Филимонов — итог этой темы, темы его героев темы фильмов Эрмлера. Его история уже не просто история из жизни, это история жизни человека в данную историческую эпоху. Никитину впервые пришлось сыграть жизнь человека, рассказанную и объясненную в рамках целого десятилетия, в которой артисту ничего не приходилось досочинять, придумывать за авторов — как в Вадькиной истории — и не ограниченную локально-временными и задано характерными рамками, как это было в случаях с Музыкантом и Кириком.
Это была судьба человека, Историей поставленного в сложные отношения со временем, и между тем это была история жизни человека в контексте истории жизни народной.
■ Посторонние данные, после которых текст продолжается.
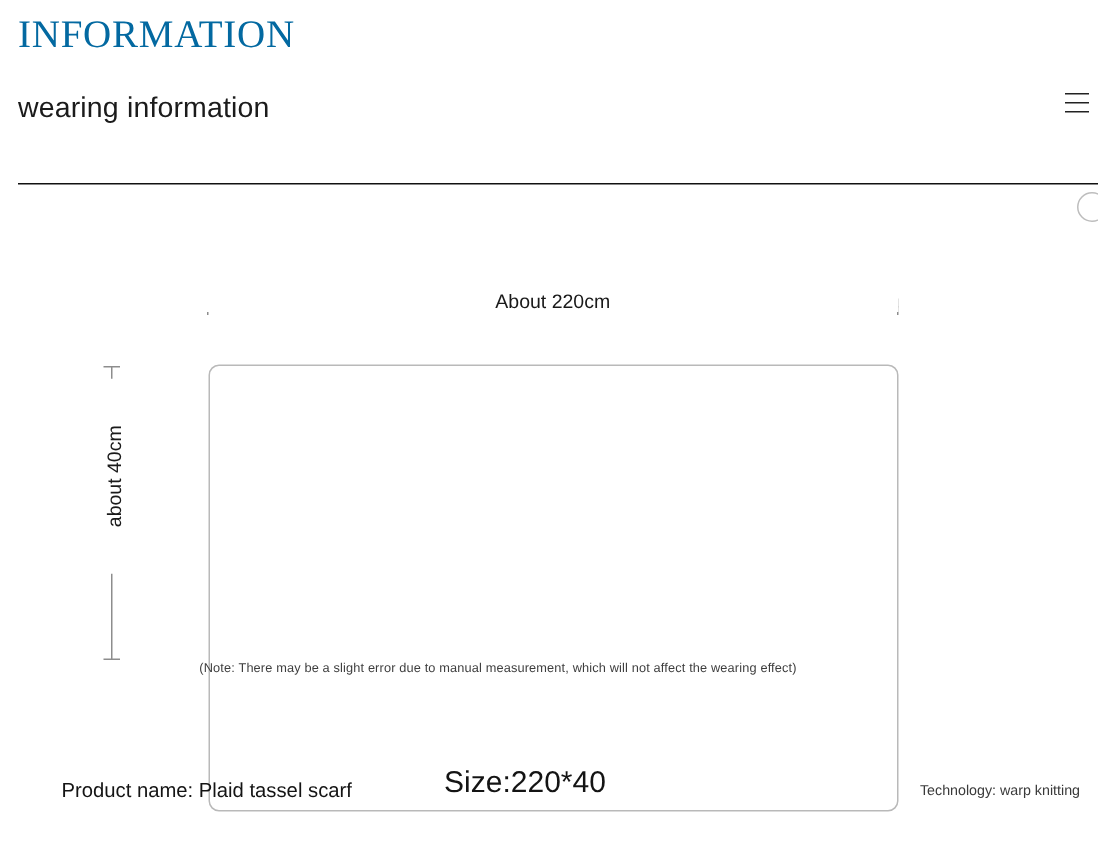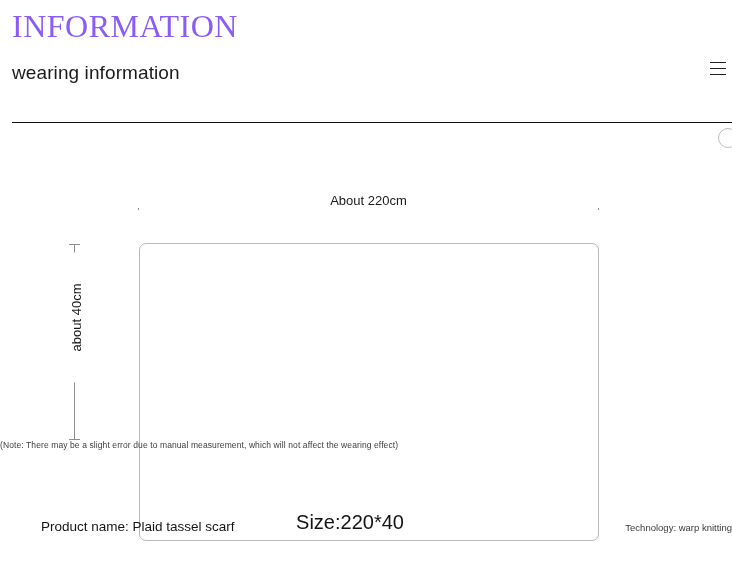"INFORMATION" .page-title { color: #8b5cf6 -> #0369a1; font-size: 32px -> 26px }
В том ее отрезке, что вместил в себя события, в результате которых изменилась и судьба страны и судьбы людей.
Создатели фильма пафос его видели в утверждении успехов социалистического строительства в стране за десять лет, пройденных народом после революции. Пафос этот в фильме утверждается Эрмлером в сложном переплетении жанров и стилей. Есть клинически точная и психологически глубокая — не просто воспроизведенная, но артистически тонко сыгранная Никитиным и монтажно искусно воплощенная режиссером — картина возвращения к Филимоновы сознания. Остроэмоциональным монтажными взрывами входят в нее эпизоды войны, изобразительно решенные в духе экспрессионистической графики Кете Кольвиц и Вильгельма Гросса, композиционно объединенные в метафорические ассоциации прихотливых монтажных соединений. Светлый и открыто плакатный пафос кадров нового, социалистического города, в собирательный изобразительный образ вобравших новостройки Ленинграда и Харькова, новой, социалистической фабрики, «фабрики будущего», «сочиненной» в ателье Евгением Енеем, — все это завершается публицистическим монтажным — хочется сказать: фильмом — «Кто хозяин?!», монтированным Эрмлером, как он вспоминал, в ритме «Интернационала». Наконец, бытовая сатира на обывательские нравы культработника и его жены (бывшей жены Филимонова) — это им в финале бросает Филимонов обличительную фразу: «Эх вы... Обломки империи!..»
Во всех эпизодах Филимонова участвует — так или иначе — поступками, переживаниями, реакциями или наконец, просто присутствуя. Он должен был стать тем одушевляющим и одухотворяющим пафос картины образом, который безошибочно придавал бы его звучанию характер живого человеческого голоса — живого человеческого духа.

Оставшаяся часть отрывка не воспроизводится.